Rewrite the lines below as a numbered list, skipping any blank ones, and leave the pictures out.

********

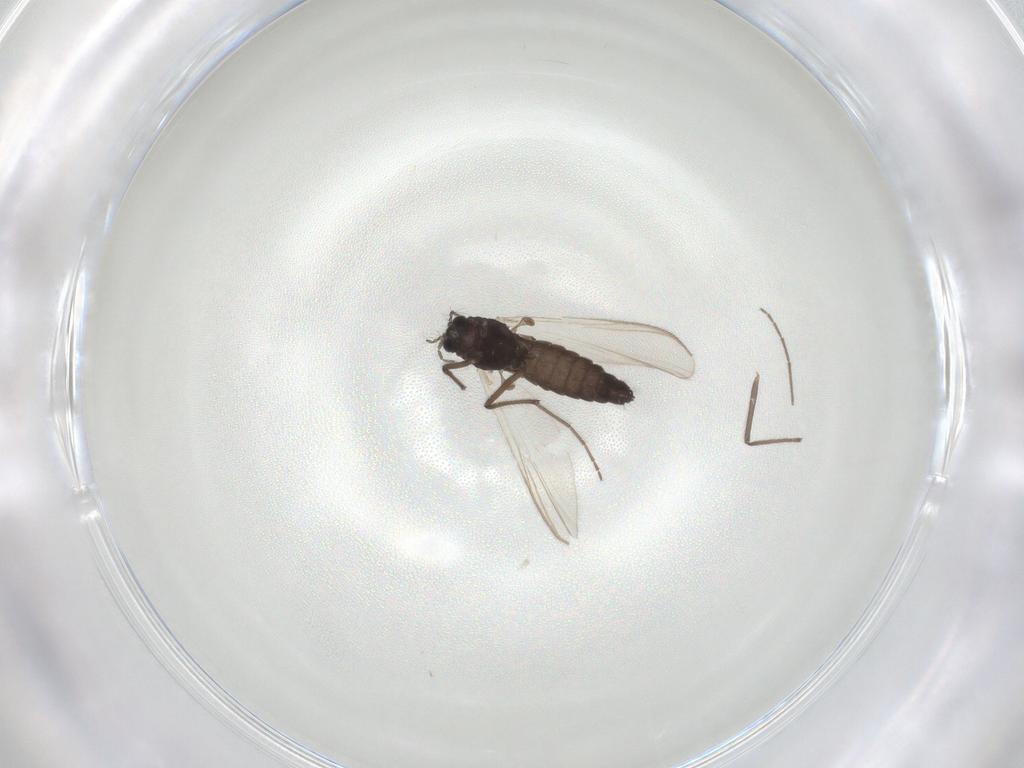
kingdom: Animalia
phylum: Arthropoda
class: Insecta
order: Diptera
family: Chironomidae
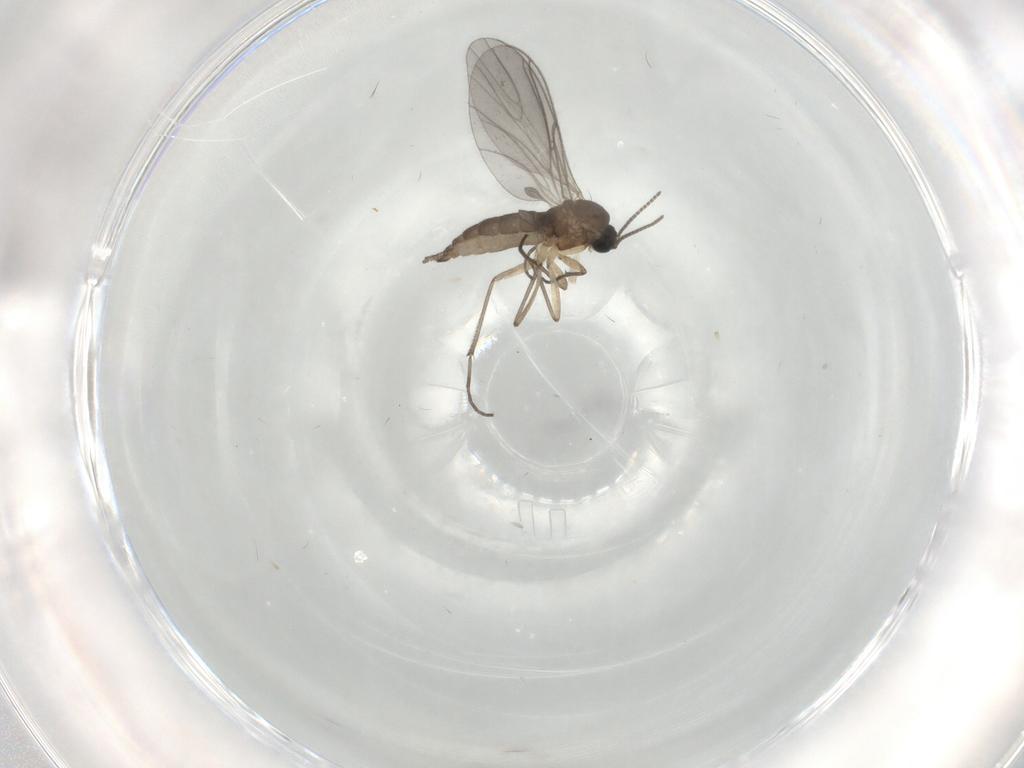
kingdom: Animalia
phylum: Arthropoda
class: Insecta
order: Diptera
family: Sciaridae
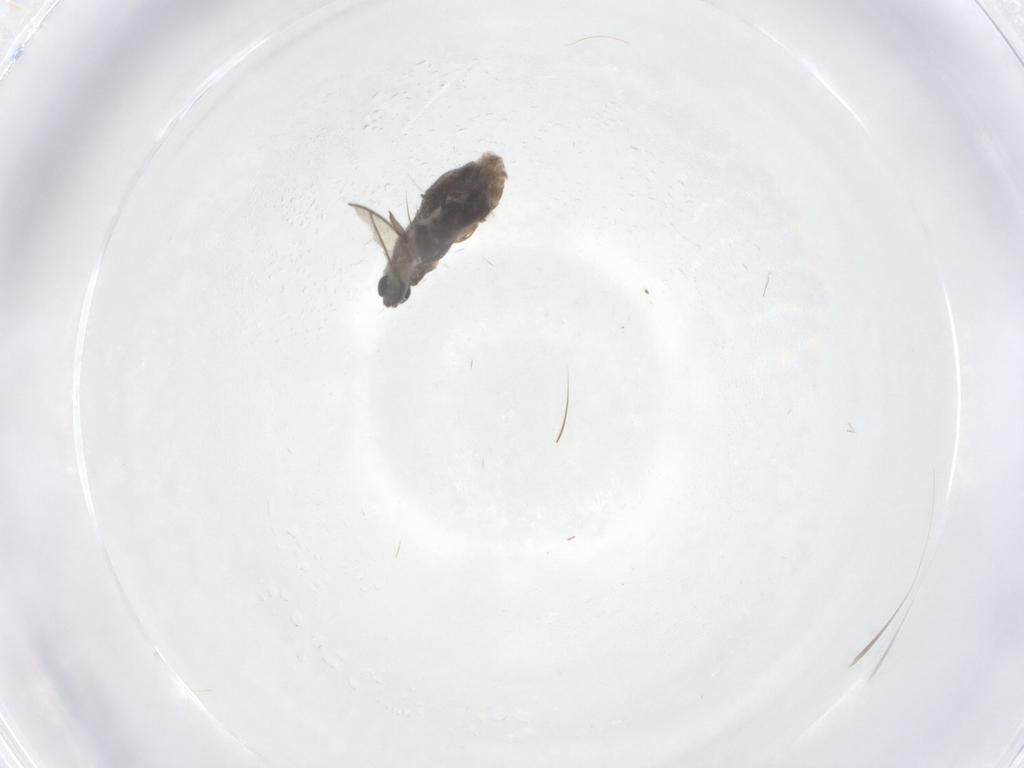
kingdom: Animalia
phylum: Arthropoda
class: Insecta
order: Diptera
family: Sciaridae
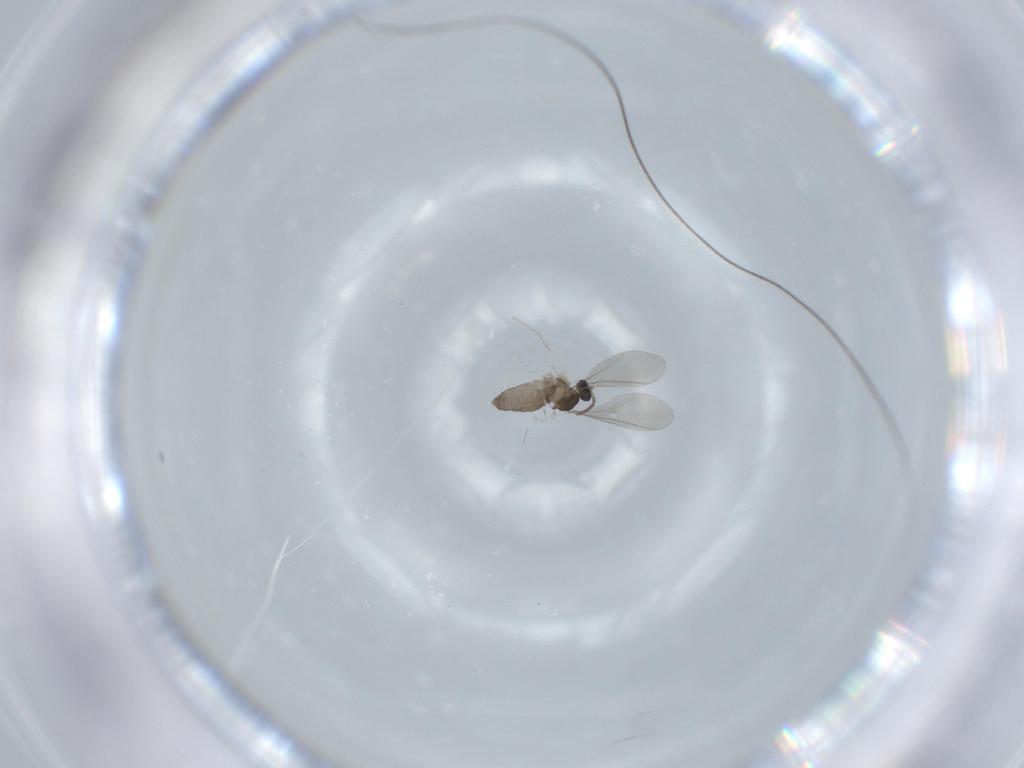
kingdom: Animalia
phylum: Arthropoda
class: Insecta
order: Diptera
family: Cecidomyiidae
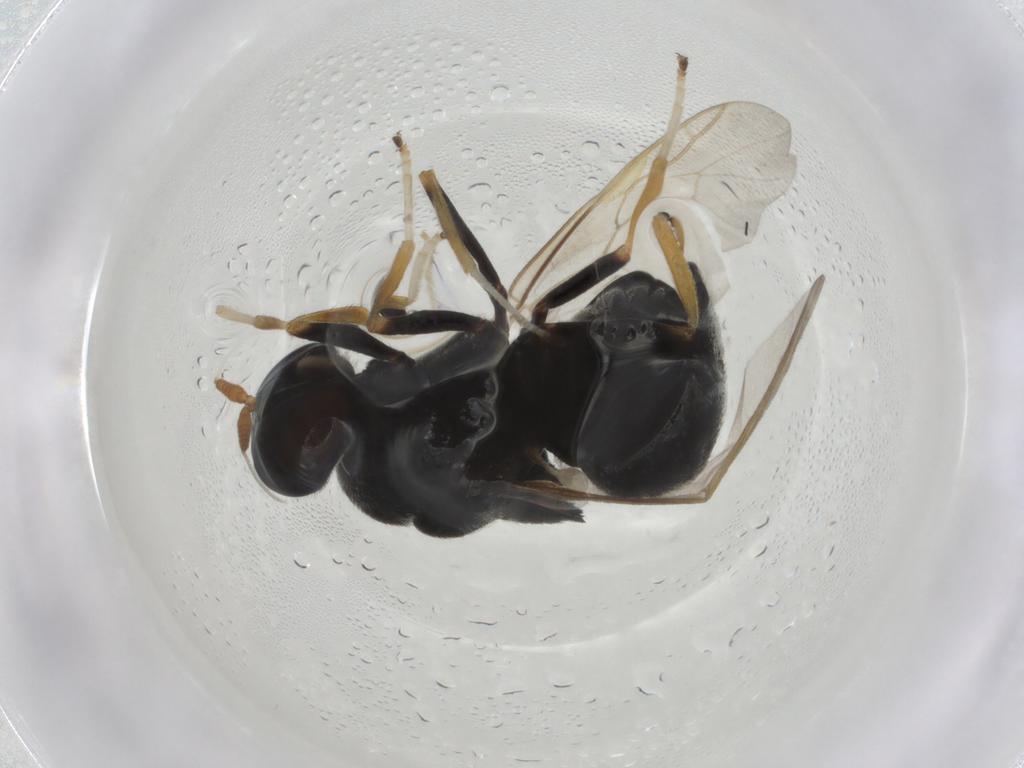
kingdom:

********

> **Answer**:
1. kingdom: Animalia
2. phylum: Arthropoda
3. class: Insecta
4. order: Diptera
5. family: Chironomidae
6. kingdom: Animalia
7. phylum: Arthropoda
8. class: Insecta
9. order: Diptera
10. family: Sciaridae
11. kingdom: Animalia
12. phylum: Arthropoda
13. class: Insecta
14. order: Diptera
15. family: Sciaridae
16. kingdom: Animalia
17. phylum: Arthropoda
18. class: Insecta
19. order: Diptera
20. family: Cecidomyiidae
21. kingdom:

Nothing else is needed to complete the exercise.